*** MATERIAL TO PROCESS Section Begins ***

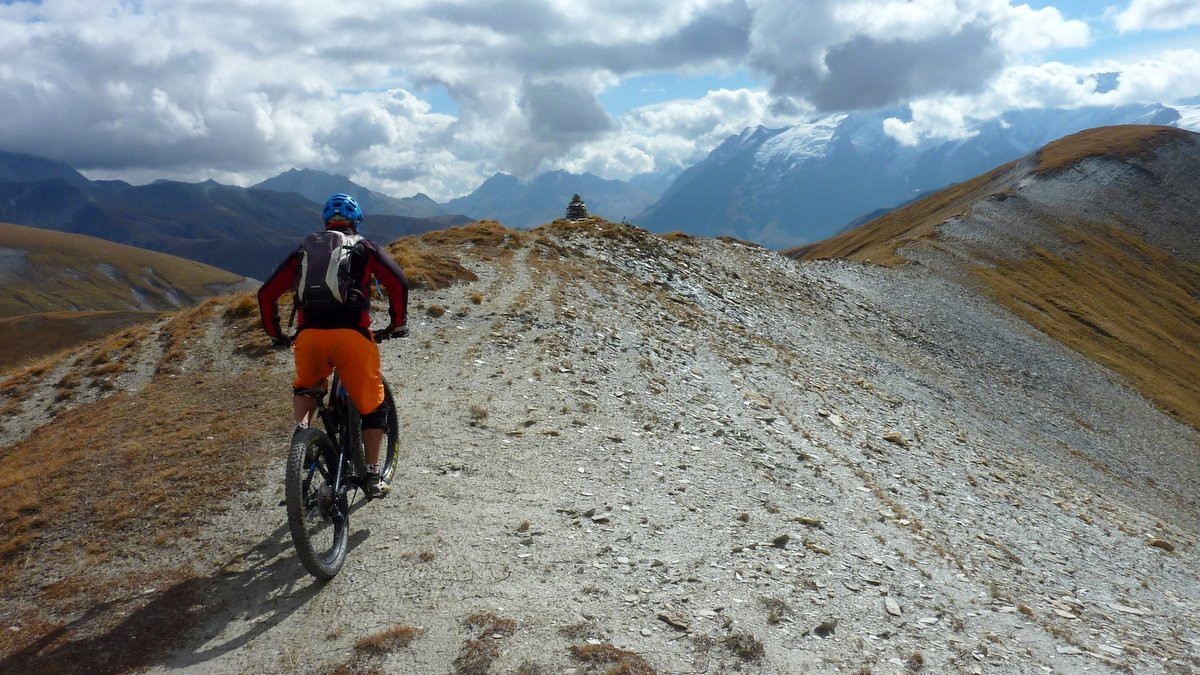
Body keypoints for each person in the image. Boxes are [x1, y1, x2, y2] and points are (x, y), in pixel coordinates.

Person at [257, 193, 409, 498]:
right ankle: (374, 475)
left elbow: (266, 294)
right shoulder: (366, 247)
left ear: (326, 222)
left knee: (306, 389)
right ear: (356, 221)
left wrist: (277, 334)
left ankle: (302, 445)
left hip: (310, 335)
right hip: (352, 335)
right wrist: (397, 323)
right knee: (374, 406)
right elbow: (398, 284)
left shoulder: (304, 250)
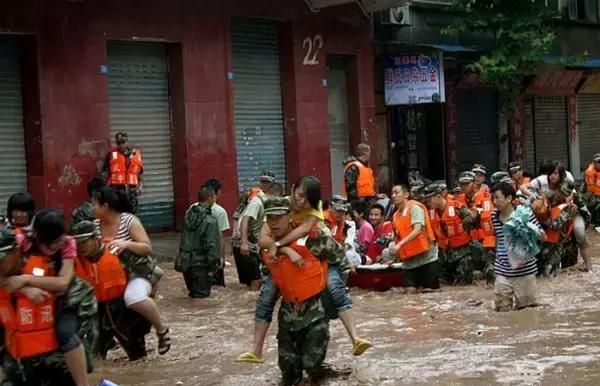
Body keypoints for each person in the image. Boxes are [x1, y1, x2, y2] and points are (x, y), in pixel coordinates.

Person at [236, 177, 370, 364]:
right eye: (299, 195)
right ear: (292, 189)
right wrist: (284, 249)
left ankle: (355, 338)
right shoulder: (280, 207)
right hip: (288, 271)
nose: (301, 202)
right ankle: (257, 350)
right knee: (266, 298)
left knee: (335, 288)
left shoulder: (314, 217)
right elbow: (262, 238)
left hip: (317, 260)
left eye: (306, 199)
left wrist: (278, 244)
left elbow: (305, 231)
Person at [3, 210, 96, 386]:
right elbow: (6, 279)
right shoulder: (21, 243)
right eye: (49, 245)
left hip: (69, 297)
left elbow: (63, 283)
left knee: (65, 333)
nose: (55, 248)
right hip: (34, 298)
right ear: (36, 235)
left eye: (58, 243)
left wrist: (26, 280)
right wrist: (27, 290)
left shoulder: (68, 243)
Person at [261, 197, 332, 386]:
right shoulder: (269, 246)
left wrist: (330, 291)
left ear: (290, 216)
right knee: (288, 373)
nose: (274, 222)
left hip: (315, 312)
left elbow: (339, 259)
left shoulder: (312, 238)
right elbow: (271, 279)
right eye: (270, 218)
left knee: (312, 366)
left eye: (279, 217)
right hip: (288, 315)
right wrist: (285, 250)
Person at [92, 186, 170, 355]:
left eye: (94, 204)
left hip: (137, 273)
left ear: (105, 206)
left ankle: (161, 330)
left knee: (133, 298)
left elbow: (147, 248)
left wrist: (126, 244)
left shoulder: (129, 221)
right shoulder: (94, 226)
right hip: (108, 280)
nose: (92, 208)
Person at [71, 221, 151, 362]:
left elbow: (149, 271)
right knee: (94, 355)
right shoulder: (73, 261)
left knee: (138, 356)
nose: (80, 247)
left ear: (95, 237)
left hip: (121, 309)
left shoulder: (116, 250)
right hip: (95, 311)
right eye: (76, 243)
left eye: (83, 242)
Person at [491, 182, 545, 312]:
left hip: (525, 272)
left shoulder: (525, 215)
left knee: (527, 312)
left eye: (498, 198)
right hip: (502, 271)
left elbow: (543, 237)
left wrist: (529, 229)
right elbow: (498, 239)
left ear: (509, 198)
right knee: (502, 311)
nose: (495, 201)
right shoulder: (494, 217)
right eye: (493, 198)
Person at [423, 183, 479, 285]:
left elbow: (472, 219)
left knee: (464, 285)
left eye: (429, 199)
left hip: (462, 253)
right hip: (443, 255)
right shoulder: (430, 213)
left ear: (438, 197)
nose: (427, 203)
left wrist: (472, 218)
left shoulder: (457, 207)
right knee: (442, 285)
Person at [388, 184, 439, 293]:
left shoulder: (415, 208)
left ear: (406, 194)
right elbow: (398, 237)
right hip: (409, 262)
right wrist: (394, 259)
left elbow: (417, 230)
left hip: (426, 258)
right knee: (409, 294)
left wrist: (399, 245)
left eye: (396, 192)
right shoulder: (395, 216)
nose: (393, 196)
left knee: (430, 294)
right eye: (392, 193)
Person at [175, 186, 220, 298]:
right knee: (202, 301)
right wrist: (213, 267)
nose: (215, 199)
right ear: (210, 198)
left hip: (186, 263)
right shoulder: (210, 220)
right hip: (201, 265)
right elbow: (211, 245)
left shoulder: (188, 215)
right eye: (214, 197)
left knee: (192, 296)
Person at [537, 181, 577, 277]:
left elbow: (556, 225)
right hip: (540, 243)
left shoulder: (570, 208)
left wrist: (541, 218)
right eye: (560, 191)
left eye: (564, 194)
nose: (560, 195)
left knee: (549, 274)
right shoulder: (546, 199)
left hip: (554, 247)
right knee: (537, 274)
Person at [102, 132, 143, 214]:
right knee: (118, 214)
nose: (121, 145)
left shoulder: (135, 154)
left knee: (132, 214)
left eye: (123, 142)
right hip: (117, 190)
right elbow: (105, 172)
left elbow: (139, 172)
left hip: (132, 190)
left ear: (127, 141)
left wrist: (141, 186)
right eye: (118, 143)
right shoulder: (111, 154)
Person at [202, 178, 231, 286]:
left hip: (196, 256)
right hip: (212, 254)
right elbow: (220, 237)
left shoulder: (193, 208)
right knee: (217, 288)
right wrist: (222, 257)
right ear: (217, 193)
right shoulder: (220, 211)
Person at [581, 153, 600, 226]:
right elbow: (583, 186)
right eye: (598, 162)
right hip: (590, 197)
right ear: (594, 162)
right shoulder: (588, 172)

*** MATERIAL TO PROCESS Section Ends ***

Set down the records in full and exactly. Do not carry over any image.

Body keypoints for each person in the image. Boxes are [x1, y1, x2, y2] and points are (x, y), in pixel coordinates.

Person at [257, 193, 409, 498]:
right ankle: (374, 475)
left elbow: (266, 294)
right shoulder: (366, 247)
left ear: (326, 222)
left knee: (306, 389)
right ear: (356, 221)
left wrist: (277, 334)
left ankle: (302, 445)
left hip: (310, 335)
right hip: (352, 335)
right wrist: (397, 323)
right knee: (374, 406)
right elbow: (398, 284)
left shoulder: (304, 250)
Body keypoints for each person in the image. Boxes are [x1, y1, x2, y2] and points are (x, y), in pixel coordinates.

Person at [236, 177, 370, 364]:
right eye: (299, 195)
right ear: (292, 189)
right wrist: (284, 249)
left ankle: (355, 338)
right shoulder: (280, 207)
right hip: (288, 271)
nose: (301, 202)
right ankle: (257, 350)
right knee: (266, 298)
left knee: (335, 288)
left shoulder: (314, 217)
right elbow: (262, 238)
left hip: (317, 260)
left eye: (306, 199)
left wrist: (278, 244)
left elbow: (305, 231)
Person at [3, 210, 96, 386]:
right elbow: (6, 279)
right shoulder: (21, 243)
right eye: (49, 245)
left hip: (69, 297)
left elbow: (63, 283)
left knee: (65, 333)
nose: (55, 248)
right hip: (34, 298)
right ear: (36, 235)
left eye: (58, 243)
left wrist: (26, 280)
right wrist: (27, 290)
left shoulder: (68, 243)
Person at [261, 197, 332, 386]:
right shoulder: (269, 246)
left wrist: (330, 291)
left ear: (290, 216)
right knee: (288, 373)
nose: (274, 222)
left hip: (315, 312)
left elbow: (339, 259)
left shoulder: (312, 238)
right elbow: (271, 279)
right eye: (270, 218)
left knee: (312, 366)
left eye: (279, 217)
right hip: (288, 315)
right wrist: (285, 250)
Person at [92, 186, 170, 355]:
left eye: (94, 204)
left hip: (137, 273)
left ear: (105, 206)
left ankle: (161, 330)
left knee: (133, 298)
left elbow: (147, 248)
left wrist: (126, 244)
left shoulder: (129, 221)
right shoulder: (94, 226)
right hip: (108, 280)
nose: (92, 208)
Person at [71, 221, 151, 362]:
left elbow: (149, 271)
right knee: (94, 355)
right shoulder: (73, 261)
left knee: (138, 356)
nose: (80, 247)
left ear: (95, 237)
left hip: (121, 309)
left shoulder: (116, 250)
right hip: (95, 311)
right eye: (76, 243)
left eye: (83, 242)
Person at [491, 182, 545, 312]:
left hip: (525, 272)
left shoulder: (525, 215)
left knee: (527, 312)
left eye: (498, 198)
right hip: (502, 271)
left elbow: (543, 237)
left wrist: (529, 229)
right elbow: (498, 239)
left ear: (509, 198)
right knee: (502, 311)
nose: (495, 201)
right shoulder: (494, 217)
right eye: (493, 198)
Person at [423, 183, 479, 285]:
left elbow: (472, 219)
left knee: (464, 285)
left eye: (429, 199)
left hip: (462, 253)
right hip: (443, 255)
right shoulder: (430, 213)
left ear: (438, 197)
nose: (427, 203)
left wrist: (472, 218)
left shoulder: (457, 207)
right knee: (442, 285)
Person at [388, 184, 439, 293]:
left shoulder: (415, 208)
left ear: (406, 194)
right elbow: (398, 237)
right hip: (409, 262)
right wrist: (394, 259)
left elbow: (417, 230)
left hip: (426, 258)
right knee: (409, 294)
left wrist: (399, 245)
left eye: (396, 192)
right shoulder: (395, 216)
nose: (393, 196)
left knee: (430, 294)
right eye: (392, 193)
Person at [175, 186, 220, 298]:
right knee: (202, 301)
right wrist: (213, 267)
nose: (215, 199)
right ear: (210, 198)
left hip: (186, 263)
right shoulder: (210, 220)
right hip: (201, 265)
right elbow: (211, 245)
left shoulder: (188, 215)
right eye: (214, 197)
left knee: (192, 296)
Person at [537, 181, 577, 277]:
left elbow: (556, 225)
right hip: (540, 243)
left shoulder: (570, 208)
left wrist: (541, 218)
right eye: (560, 191)
left eye: (564, 194)
nose: (560, 195)
left knee: (549, 274)
right shoulder: (546, 199)
left hip: (554, 247)
right knee: (537, 274)
Person at [102, 132, 143, 214]:
right knee: (118, 214)
nose: (121, 145)
left shoulder: (135, 154)
left knee: (132, 214)
left eye: (123, 142)
right hip: (117, 190)
right elbow: (105, 172)
left elbow: (139, 172)
left hip: (132, 190)
left ear: (127, 141)
left wrist: (141, 186)
right eye: (118, 143)
right shoulder: (111, 154)
Person at [202, 178, 231, 286]:
left hip: (196, 256)
right hip: (212, 254)
right elbow: (220, 237)
left shoulder: (193, 208)
right knee: (217, 288)
right wrist: (222, 257)
right ear: (217, 193)
right shoulder: (220, 211)
Person at [581, 153, 600, 226]:
right elbow: (583, 186)
right eye: (598, 162)
right hip: (590, 197)
right ear: (594, 162)
right shoulder: (588, 172)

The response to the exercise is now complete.